* _EXERCISE PASSAGE_
What will be interesting to see, now that the idea of whig history has entered my critical apparatus, is whether Anderson’s secondary narrative is a legitimate harnessing of the richness of detail of good history writing, or if it’s just another skewed example of general history with a misleadingly hopeful foreword.
I’m sure I’ll have more to say on this subject as my historiography class delves into historical materialism after Spring Break.

Vicissitudes of the Present
Related to my previous post on Butterfield’s The Whig Interpretation of History, I was interested in his conviction regarding the perspective-skewing effects of the present. For him, history writing can only avoid the anachronisms of whig history by studying the past for the sake of the past. The past from the perspective of the present is a great convergence of causalities upon the here and now. The defeated, what is presently rejected, seems to have been, in the past, somehow on the side against history. Of course this is not the case, since we are also justified in tracing the present to what we reject or consider to have been defeated — the whole of the past has caused the whole of the present. Nonetheless, this whole of the past assumes profoundly different lineaments depending on the perspective from which we view it.
Call it the optics of finitude.

* _EXERCISE BRIEF_
Extend the passage on whig history and the perspective of the present, starting right after "Call it the optics of finitude." The listing has no role in this exercise.

* _INFORMATION PROVIDED_
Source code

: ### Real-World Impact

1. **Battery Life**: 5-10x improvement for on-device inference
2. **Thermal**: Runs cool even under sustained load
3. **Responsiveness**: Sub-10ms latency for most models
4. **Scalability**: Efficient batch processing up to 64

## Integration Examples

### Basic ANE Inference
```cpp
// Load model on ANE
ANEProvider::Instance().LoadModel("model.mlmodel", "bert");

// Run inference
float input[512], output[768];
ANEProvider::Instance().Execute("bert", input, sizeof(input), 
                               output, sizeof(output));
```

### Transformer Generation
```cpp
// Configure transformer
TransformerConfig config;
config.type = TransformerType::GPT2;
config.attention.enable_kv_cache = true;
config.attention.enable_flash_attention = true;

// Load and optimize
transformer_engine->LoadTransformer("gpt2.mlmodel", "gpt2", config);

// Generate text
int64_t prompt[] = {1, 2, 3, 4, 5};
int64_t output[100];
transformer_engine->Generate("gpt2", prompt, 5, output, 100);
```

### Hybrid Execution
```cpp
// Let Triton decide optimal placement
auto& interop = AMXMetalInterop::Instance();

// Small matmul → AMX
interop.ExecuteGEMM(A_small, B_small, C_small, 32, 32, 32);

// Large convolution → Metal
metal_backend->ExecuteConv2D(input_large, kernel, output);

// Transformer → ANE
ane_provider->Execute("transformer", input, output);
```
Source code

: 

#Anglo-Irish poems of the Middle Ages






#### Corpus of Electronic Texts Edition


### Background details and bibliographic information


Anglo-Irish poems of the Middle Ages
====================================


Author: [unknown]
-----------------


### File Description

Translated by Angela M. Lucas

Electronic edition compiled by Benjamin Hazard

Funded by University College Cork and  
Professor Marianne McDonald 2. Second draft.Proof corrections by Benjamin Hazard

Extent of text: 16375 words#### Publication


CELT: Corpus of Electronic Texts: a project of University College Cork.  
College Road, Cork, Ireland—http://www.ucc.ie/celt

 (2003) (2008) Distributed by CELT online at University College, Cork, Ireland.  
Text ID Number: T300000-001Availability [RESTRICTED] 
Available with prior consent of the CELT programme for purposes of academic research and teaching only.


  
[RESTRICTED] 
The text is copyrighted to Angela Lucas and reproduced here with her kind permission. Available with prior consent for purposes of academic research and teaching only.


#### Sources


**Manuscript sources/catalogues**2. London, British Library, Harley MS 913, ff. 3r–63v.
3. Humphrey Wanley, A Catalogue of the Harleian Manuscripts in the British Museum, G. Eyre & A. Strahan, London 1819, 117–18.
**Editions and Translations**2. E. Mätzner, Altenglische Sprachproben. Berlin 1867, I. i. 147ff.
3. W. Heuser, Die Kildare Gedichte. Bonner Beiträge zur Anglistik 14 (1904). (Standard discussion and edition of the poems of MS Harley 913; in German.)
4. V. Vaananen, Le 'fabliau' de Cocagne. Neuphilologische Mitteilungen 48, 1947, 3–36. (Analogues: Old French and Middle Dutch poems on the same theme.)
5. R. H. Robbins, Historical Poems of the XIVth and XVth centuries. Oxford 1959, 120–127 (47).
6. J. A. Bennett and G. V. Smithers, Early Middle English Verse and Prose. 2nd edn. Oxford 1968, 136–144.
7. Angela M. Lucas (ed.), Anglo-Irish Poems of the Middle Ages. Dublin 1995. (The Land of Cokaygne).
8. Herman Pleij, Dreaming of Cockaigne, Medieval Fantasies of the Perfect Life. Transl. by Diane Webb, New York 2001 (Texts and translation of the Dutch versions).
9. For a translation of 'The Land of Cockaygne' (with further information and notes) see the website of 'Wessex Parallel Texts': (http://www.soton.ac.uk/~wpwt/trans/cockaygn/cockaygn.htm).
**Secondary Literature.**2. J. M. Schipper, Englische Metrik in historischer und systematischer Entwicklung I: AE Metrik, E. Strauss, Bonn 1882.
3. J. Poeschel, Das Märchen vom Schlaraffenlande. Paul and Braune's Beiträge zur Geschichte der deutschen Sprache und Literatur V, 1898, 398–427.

* _ANSWER BOX_
Butterfield argues instead for viewing all persons, events, and movements as mediations in the process of history. (I wonder whether he actually reified the “process of history” to some degree, but I won’t go there right now.)
As I prepare to begin blogging about Moltmann’s The Coming of God, I have to ask the following question: is Butterfield’s ideal a perspective on the past in light of the future? Consider: the past in light of the past tends to perceive a given change as the culmination of a process, and the past in light of the present tends to perceive a given change as the cause/impediment of some aspect of the present. But the past in light of the future becomes just one point in the triangulation of the present — and if we take the problems that the future poses for the present seriously, then our approach to the past will have to change as well. The present becomes a mediation between past and future, and therefore all moments acquire a new depth, a 3-dimensionality.
My new slogan for eschatology: triangulation of the present.